Eine einfache, bildhafte Sprache, die den Leser sofort in seine Welt hineinzieht
Haruki Murakami benutzt eine einfache, bildhafte Sprache, die den Leser sofort in seine Welt hineinzieht. Es gibt auch mystische Elemente: Träume sind eines der wiederkehrenden Motive im Buch. Die Frage nach ihrer Bedeutung wirft Murakami wiederholt auf, ohne den Leser zu einer Lösung zu führen. Mit einfachsten Mitteln schafft Haruki Murakami es, Stimmungen zu beschreiben und Konflikte auszulösen. Über dem Buch und Tazakis Leben schwebt die Stimmung von Franz Liszts „Le mal du pays“ aus seinem Werk „Années de pèlerinage“, auf das im Buch oft angespielt wird.

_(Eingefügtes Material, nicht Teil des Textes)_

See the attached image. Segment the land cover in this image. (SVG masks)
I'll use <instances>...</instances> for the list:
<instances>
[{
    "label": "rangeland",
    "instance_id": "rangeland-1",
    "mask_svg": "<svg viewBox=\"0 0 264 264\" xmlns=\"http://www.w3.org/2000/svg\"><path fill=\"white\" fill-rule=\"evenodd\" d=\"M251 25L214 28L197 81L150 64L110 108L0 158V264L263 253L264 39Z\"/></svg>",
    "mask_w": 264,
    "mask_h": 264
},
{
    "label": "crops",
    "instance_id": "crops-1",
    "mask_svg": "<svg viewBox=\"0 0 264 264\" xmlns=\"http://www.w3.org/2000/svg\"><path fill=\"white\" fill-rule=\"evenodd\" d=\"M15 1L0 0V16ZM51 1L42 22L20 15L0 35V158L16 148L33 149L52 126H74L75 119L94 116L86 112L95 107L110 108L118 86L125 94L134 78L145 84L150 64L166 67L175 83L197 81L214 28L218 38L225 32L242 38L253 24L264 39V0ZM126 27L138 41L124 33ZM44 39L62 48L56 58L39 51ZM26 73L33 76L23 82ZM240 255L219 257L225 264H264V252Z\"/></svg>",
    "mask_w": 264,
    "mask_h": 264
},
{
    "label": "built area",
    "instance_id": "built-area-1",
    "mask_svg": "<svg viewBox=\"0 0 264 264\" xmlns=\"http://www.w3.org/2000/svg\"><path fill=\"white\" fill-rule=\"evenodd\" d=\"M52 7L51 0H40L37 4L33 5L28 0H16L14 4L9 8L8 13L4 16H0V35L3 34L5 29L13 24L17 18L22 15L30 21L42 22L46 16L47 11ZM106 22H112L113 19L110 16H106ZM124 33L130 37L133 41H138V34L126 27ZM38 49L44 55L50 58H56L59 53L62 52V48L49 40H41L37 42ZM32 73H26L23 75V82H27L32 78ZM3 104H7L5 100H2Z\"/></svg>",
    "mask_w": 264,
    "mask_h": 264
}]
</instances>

Sarah rät Tazaki, seine ehemaligen Freunde aufzusuchen: Tazaki findet daraufhin heraus, dass ein Cliquenmitglied ihn der Vergewaltigung beschuldigt hat. Einige Jahre später wurde dieses Mitglied mit einem Strick erdrosselt gefunden. „Ich weiß selbst nicht, wer diese Frau erwürgt hat. Wirklich, keine Ahnung. Ich weiß nur, dass der Mord für diese Geschichte unbedingt nötig war. Meine Romane und Erzählungen mögen mal mehr und mal weniger fantastisch sein. Aber beim Schreiben ist es für mich immer das Gleiche. So auch bei diesem Roman. Ich habe wieder diese Brise gespürt. Ich empfange Nachrichten von der anderen Seite“, sagte Murakami im Interview mit der Zeit. Das Rätsel um den Mörder bleibt also ungelöst.
Haruki Murakami hat ein wunderbares, in sich schlüssiges Buch geschaffen. Vollkommen zu Recht ist es ein Bestseller, nicht nur in Japan.